Kecuali ketika kedua orangtua menghubungi ku,"ucapku. "Gadis unik,"ucap Adhikara terkekeh membuat kedua keningku bertaut. "Gila bukan unik. Aku terlalu gila bukan terlalu unik,"ucapku mengoreksi. Gadis mana lagi yang akan selalu berencana bunuh diri dalam setiap kesempatan. Siapa lagi kalau bukan diriku. Naasnya selalu gagal karena ada yang melihat aksi ku.

"Seharusnya aku perlu bertanya padamu. Apa kau tau masa lalu kelam diriku?,"tanyaku. "Tidak perlu. Semua orang punya masa lalu. Itu hanya akan jadi cermin. Masa lalu mu itu adalah bagian pendewasaan,"ucap Adhikara. Dewasa dengan punya pikiran selalu ingin bunuh diri? Apa itu makna kata dewasa yang dia maksud?

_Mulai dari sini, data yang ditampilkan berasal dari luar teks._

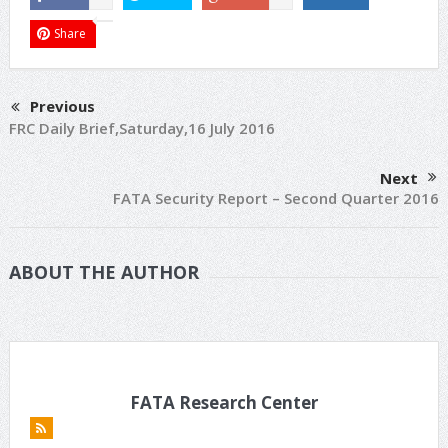
Share
Previous
FRC Daily Brief,Saturday,16 July 2016
Next
FATA Security Report – Second Quarter 2016
ABOUT THE AUTHOR
FATA Research Center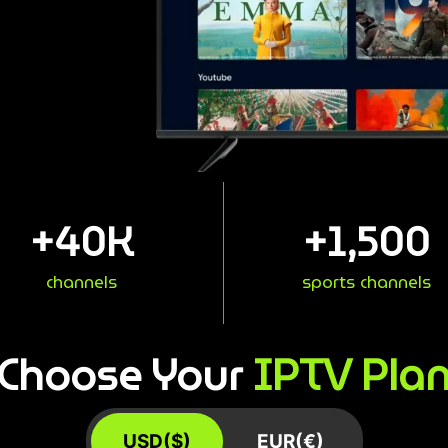
+
40
K
+
1,500
channels
sports channels
IPTV Pla
Choose Your
USD($)
EUR(€)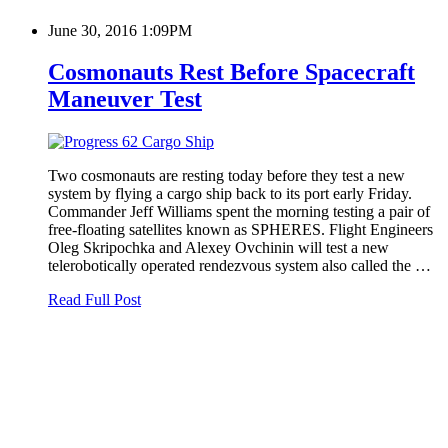
June 30, 2016 1:09PM
Cosmonauts Rest Before Spacecraft
Maneuver Test
Two cosmonauts are resting today before they test a new
system by flying a cargo ship back to its port early Friday.
Commander Jeff Williams spent the morning testing a pair of
free-floating satellites known as SPHERES. Flight Engineers
Oleg Skripochka and Alexey Ovchinin will test a new
telerobotically operated rendezvous system also called the …
Read Full Post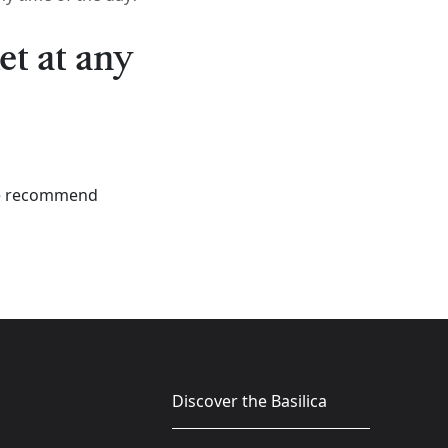
et at any
 We recommend
Discover the Basilica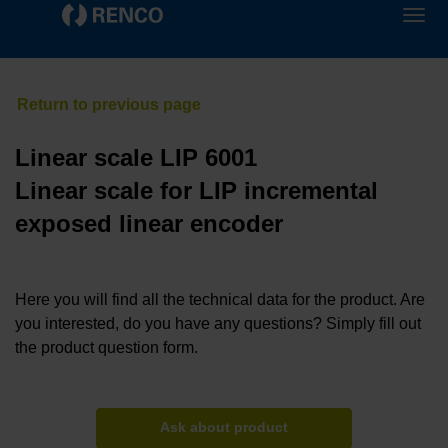
Linear scale LIP 6001
Linear scale for LIP incremental
exposed linear encoder
Here you will find all the technical data for the product. Are
you interested, do you have any questions? Simply fill out
the product question form.
Ask about product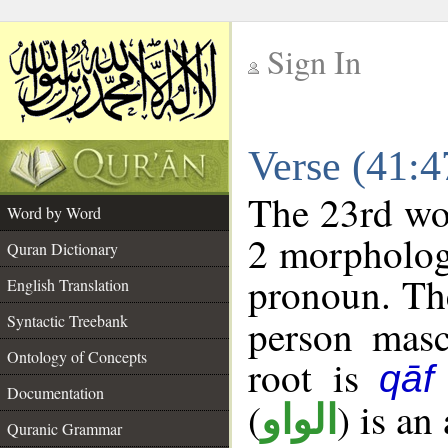
Sign In
__
Verse (41:
__
The 23rd wor
Word by Word
2 morpholog
Quran Dictionary
pronoun. The
English Translation
Syntactic Treebank
person mascu
Ontology of Concepts
root is
qāf
Documentation
(
) is an
الواو
Quranic Grammar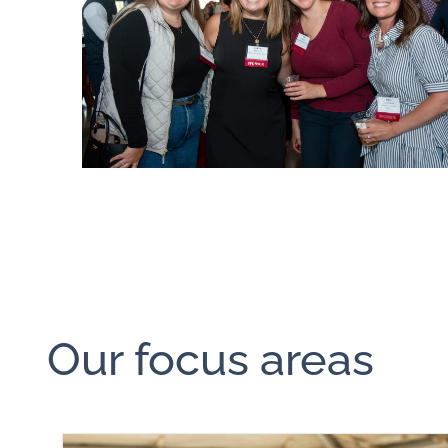
Our focus areas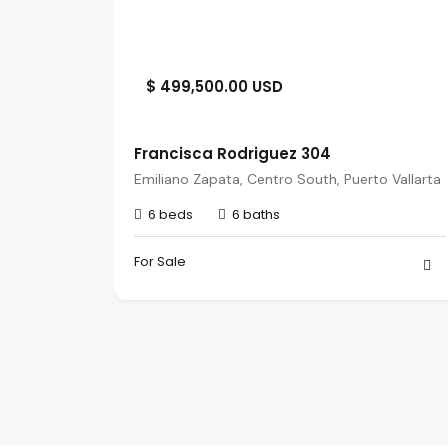
$ 499,500.00 USD
Francisca Rodriguez 304
viera
Emiliano Zapata, Centro South, Puerto Vallarta
6 beds
6 baths
For Sale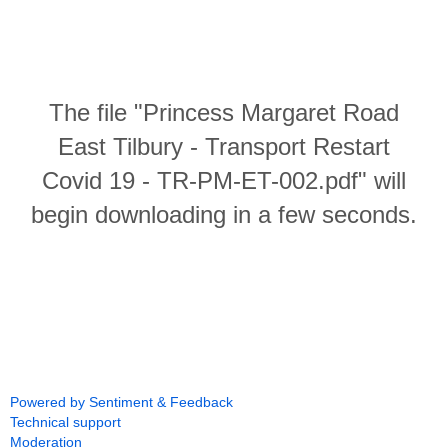
The file "Princess Margaret Road
East Tilbury - Transport Restart
Covid 19 - TR-PM-ET-002.pdf" will
begin downloading in a few seconds.
Powered by Sentiment & Feedback
Technical support
Moderation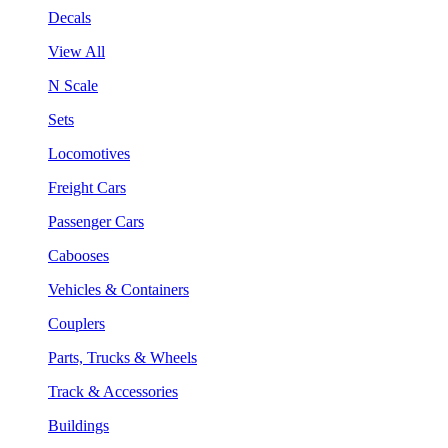
Decals
View All
N Scale
Sets
Locomotives
Freight Cars
Passenger Cars
Cabooses
Vehicles & Containers
Couplers
Parts, Trucks & Wheels
Track & Accessories
Buildings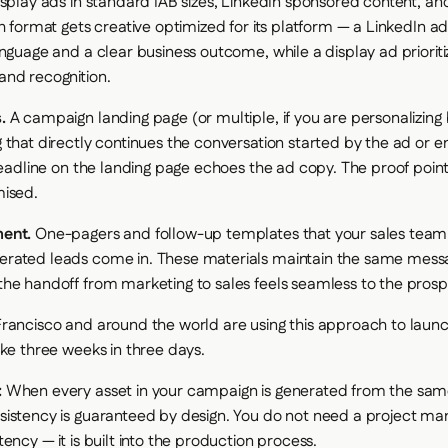
splay ads in standard IAB sizes, LinkedIn sponsored content, a
h format gets creative optimized for its platform — a LinkedIn a
nguage and a clear business outcome, while a display ad prioriti
nd recognition.
.
A campaign landing page (or multiple, if you are personalizin
 that directly continues the conversation started by the ad or e
 headline on the landing page echoes the ad copy. The proof poi
mised.
ent.
One-pagers and follow-up templates that your sales tea
rated leads come in. These materials maintain the same mess
he handoff from marketing to sales feels seamless to the prosp
rancisco and around the world are using this approach to lau
ake three weeks in three days.
:
When every asset in your campaign is generated from the same
istency is guaranteed by design. You do not need a project ma
ency — it is built into the production process.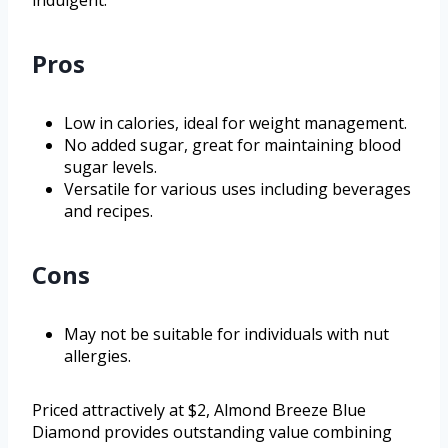
indulgent.
Pros
Low in calories, ideal for weight management.
No added sugar, great for maintaining blood
sugar levels.
Versatile for various uses including beverages
and recipes.
Cons
May not be suitable for individuals with nut
allergies.
Priced attractively at $2, Almond Breeze Blue
Diamond provides outstanding value combining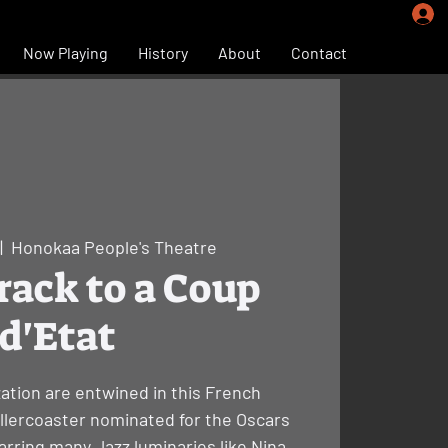
Now Playing
History
About
Contact
|  
Honokaa People's Theatre
ack to a Coup
d'Etat
ation are entwined in this French
rollercoaster nominated for the Oscars
rring many Jazz luminaries like Nina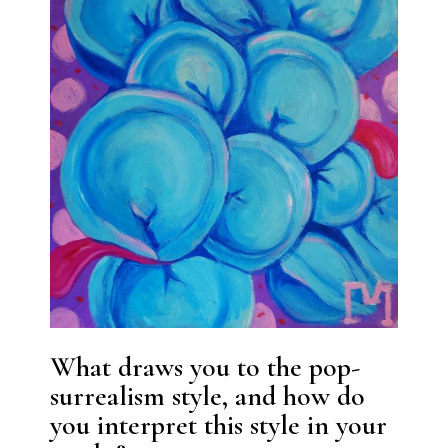
What draws you to the pop-
surrealism style, and how do
you interpret this style in your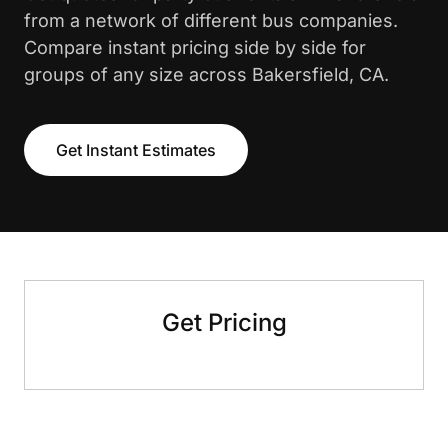
from a network of different bus companies.
Compare instant pricing side by side for
groups of any size across Bakersfield, CA.
Get Instant Estimates
Get Pricing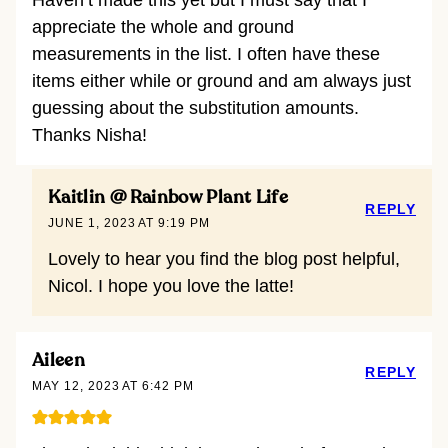
Haven’t made this yet but I must say that I
appreciate the whole and ground
measurements in the list. I often have these
items either while or ground and am always just
guessing about the substitution amounts.
Thanks Nisha!
Kaitlin @ Rainbow Plant Life
REPLY
JUNE 1, 2023 AT 9:19 PM
Lovely to hear you find the blog post helpful,
Nicol. I hope you love the latte!
Aileen
REPLY
MAY 12, 2023 AT 6:42 PM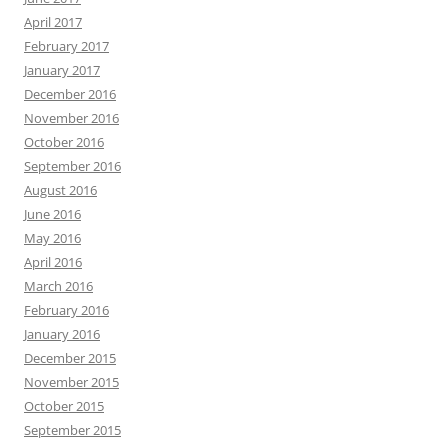
April 2017
February 2017
January 2017
December 2016
November 2016
October 2016
September 2016
August 2016
June 2016
May 2016
April 2016
March 2016
February 2016
January 2016
December 2015
November 2015
October 2015
September 2015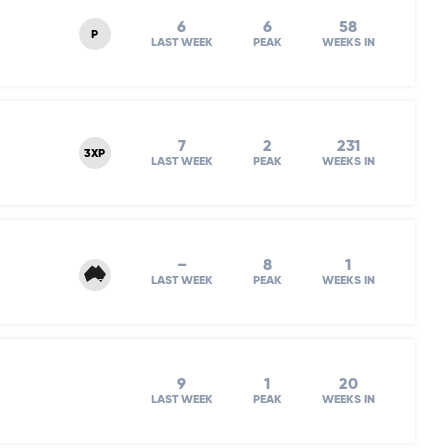
6
6
58
P
LAST WEEK
PEAK
WEEKS IN
7
2
231
3XP
LAST WEEK
PEAK
WEEKS IN
–
8
1
LAST WEEK
PEAK
WEEKS IN
9
1
20
LAST WEEK
PEAK
WEEKS IN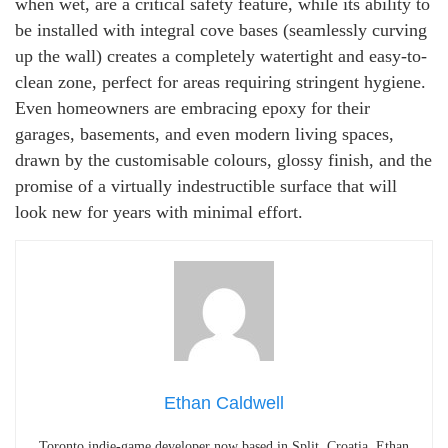
when wet, are a critical safety feature, while its ability to
be installed with integral cove bases (seamlessly curving
up the wall) creates a completely watertight and easy-to-
clean zone, perfect for areas requiring stringent hygiene.
Even homeowners are embracing epoxy for their
garages, basements, and even modern living spaces,
drawn by the customisable colours, glossy finish, and the
promise of a virtually indestructible surface that will
look new for years with minimal effort.
Ethan Caldwell
Toronto indie-game developer now based in Split, Croatia. Ethan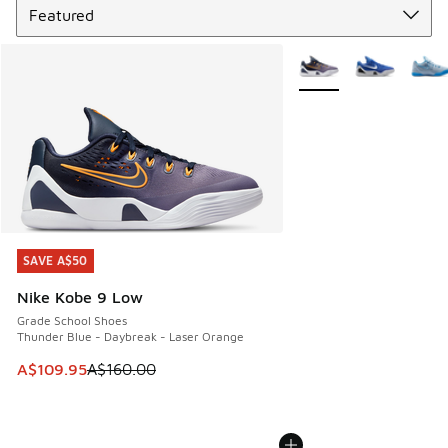
More Colors Available
SAVE A$50
SAVE A$50
Nike Kobe 9 Low
Grade School Shoes
Thunder Blue - Daybreak - Laser Orange
This item is on sale. Price dropped from A$160.00 to A$10
A$109.95
A$160.00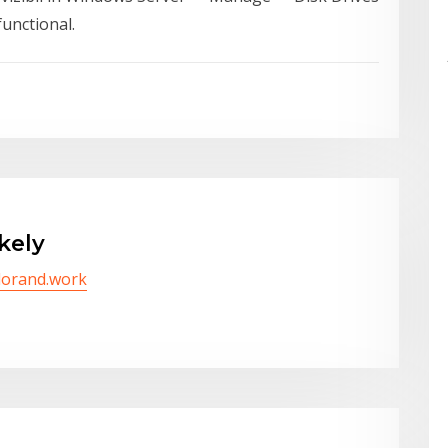
functional.
kely
/lorand.work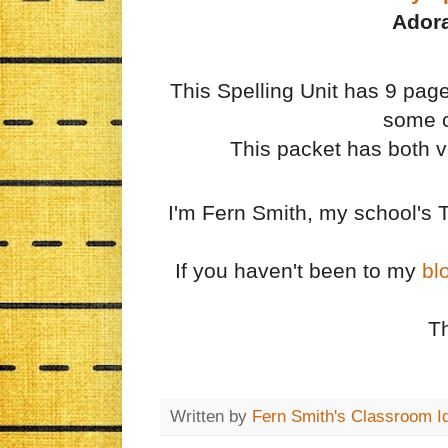
Adora
This Spelling Unit has 9 pages
some c
This packet has both ve
I'm Fern Smith, my school's 
If you haven't been to my
bl
T
Written by
Fern Smith's Classroom I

"Ken sepertinya ada yang menghubungi mu,"ucap Adhikara membuatku melirik panggilan masuk dari nomor berderet tak dikenal. Pun diriku juga tidak ingin tau. "Apa tidak lebih baik diangkat saja? Gimana kalau ternyata dosenmu. Mengingat sepertinya hanya orangtuamu dan saudarimu saja yang tersimpan di sana kontaknya,"tanya Adhikara membuatku menekan tombol hijau enggan mendengar ceramah.

"Halo. Siapa?,"

"Halo Dek. Untuk konsultasi bisa besok ya. Terkait Bab 2 ada yang perlu diperbaiki. Selebihnya sudah baik,"

"Baik besok saya kesana,"ucapku segera mematikan panggilan. "Dosen pembimbing tugas akhir,"ucapku kembali menyimpan ponsel. "Tidak kamu simpan?,"tanya Adhikara. "Terlanjur mati ponselnya,"ucap ku enggan lagi membuka ponsel. "Bisa kita percepat saja? Ingat tujuan pertemuan ini hanya mengenal bukan langsung menikah,"titahku membuatnya mengangguk paham sembari beranjak mendekati para orangtua.

"Saya Kencana,"ucapku mengenalkan diri tanpa diminta. "Ya ampun cantiknya sayang,"ucap seorang wanita paruh baya mengusap tanganku. "Terimakasih,"ucapku. "Mbak Novita kalau Kencana agak beda dengan Nacita. Kencana lebih awet diemnya dan lebih tenang. Jadi memang karakternya agak dingin,"ucap Natasya. "Oh ngga papa. Malah bagus berarti semakin spesial. Panggilnya Mama aja ya sayang. Kalau Ayahnya Adhikara Rama,"ucap Novita.

"Iya Ma,"ucapku tidak sesulit beberapa orang pada umumnya. "Ma Adhikara sama Kencana mau berkenalan semakin dekat dulu. Nanti ketika sama-sama siap bisa saling menghadap,"ucap Adhikara membuat beberapa wajah tampak mengembang. "Oalah iya ngga papa. Saling kenalan dulu satu sama lain,"ucap Angga begitu bahagia. Padahal tinggal bilang iya sesusah itukah Nacita?

"Kalian sudah tukeran nomor?,"tanya Muria. "Aduh Pak Muria. Anak muda zaman sekarang kalau mau kenalan langsung saja. Ngga perlu tukeran kayak zaman dulu,"ucap Natasya. "Iya loh sekarang sudah canggih,"ucap Novita memulai nostalgia di antara mereka. Apa bagusnya mengulang sesuatu yang sudah akan usai?